═════ Trecho selecionado
Naraiamat é do povo Paiter Suruí, do clã Kaban. Os pais dele nunca tiveram oportunidade de ir à escola. Mas ele deixou seu povo aos 13 anos de idade para estudar o ensino médio na cidade mais próxima, Cacoal, RO.
Naraiamat Surui coordena o Centro das Plantas Medicinais Olawatawa (Arquivo Pessoal) |
Pangaley é uma raiz de cor forte usada como antibiótico para cura de várias doenças (Imagem do Centro das Plantas Medicinais Olawatawa) |
“Os resultados de curas aqui no centro são positivos, como na cura de febre, dor de cabeça, dor de barriga, e vários outros sintomas”, descreve Naraiamat Surui.
No início da pandemia os Suruís registraram crescimento de 240% dos casos de Covid-19. Segundo Naraimat, foi a medicina da floresta reforçou a imunidade da aldeia.
“Antes da vacina usamos muito medicina tradicional aqui no espaço, muitas pessoas foram infectadas com Covid-19, com graves sintomas e foram curadas. Em nenhum momento elas usaram os medicamentos das farmácias. E continuam usando as plantas daqui, mesmo vacinadas”, diz.
Naraimat afirma que seu pai de 62 anos de idade, foi um dos beneficiados pela medicina da floresta na pandemia. “Quando o vírus chegou na aldeia, ficamos isolados na floresta por quatro meses. Naquela época não tinha vacina. Usamos muitas plantas neles. Ele (pai) usou várias espécies de plantas misturadas. Ele ficou tomando chás diariamente e banho com plantas. Depois de uma semana, ele ficou 'curado', segundo exames. As nossas plantas possuem muito potencial, mas a gente não dá valor e usa remédios das farmácias. Então, hoje, estamos valorizando e fortalecendo a medicina nossa”.
“O meu sonho é muito maior do que a minha dificuldade”
Naraiamat Suruí é determinado com a criação e manutenção do Centro das Plantas Medicinais Olawatawa. Passou por cima de inúmeras dificuldades para tornar seu projeto uma realidade.
══════════
═════ Trechos das entradas
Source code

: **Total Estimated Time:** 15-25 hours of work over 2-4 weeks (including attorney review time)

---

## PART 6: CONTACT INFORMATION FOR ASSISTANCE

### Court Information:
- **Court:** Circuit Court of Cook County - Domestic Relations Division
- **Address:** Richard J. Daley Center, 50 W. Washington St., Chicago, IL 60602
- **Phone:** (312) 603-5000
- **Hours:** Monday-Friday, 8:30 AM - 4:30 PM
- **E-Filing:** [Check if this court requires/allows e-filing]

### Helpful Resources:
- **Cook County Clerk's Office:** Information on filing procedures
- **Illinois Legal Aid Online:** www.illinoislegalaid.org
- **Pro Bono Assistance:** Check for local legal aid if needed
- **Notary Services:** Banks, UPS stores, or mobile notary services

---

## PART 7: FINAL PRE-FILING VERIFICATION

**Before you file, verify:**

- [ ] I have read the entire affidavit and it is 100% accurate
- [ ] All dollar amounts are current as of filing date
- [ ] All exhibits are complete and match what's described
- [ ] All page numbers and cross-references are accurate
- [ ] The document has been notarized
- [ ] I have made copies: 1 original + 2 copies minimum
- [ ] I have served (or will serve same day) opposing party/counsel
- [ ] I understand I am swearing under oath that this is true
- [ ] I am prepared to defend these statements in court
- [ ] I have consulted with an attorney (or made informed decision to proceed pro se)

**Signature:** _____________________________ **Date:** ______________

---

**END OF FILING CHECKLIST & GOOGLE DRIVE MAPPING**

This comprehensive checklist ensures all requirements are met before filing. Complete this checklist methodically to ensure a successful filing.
══════════
▸ Tarefa a realizar:
Transcreva do trecho sobre Naraiamat Suruí a parte que começa nas palavras "Naraiamat é do" e vai até as palavras "imunidade da aldeia.", inclusive. As entradas não têm nenhum papel nesta tarefa.

▸ Resultado:
Naraiamat é do povo Paiter Suruí, do clã Kaban. Os pais dele nunca tiveram oportunidade de ir à escola. Mas ele deixou seu povo aos 13 anos de idade para estudar o ensino médio na cidade mais próxima, Cacoal, RO.
Naraiamat Surui coordena o Centro das Plantas Medicinais Olawatawa (Arquivo Pessoal) |
Pangaley é uma raiz de cor forte usada como antibiótico para cura de várias doenças (Imagem do Centro das Plantas Medicinais Olawatawa) |
“Os resultados de curas aqui no centro são positivos, como na cura de febre, dor de cabeça, dor de barriga, e vários outros sintomas”, descreve Naraiamat Surui.
No início da pandemia os Suruís registraram crescimento de 240% dos casos de Covid-19. Segundo Naraimat, foi a medicina da floresta reforçou a imunidade da aldeia.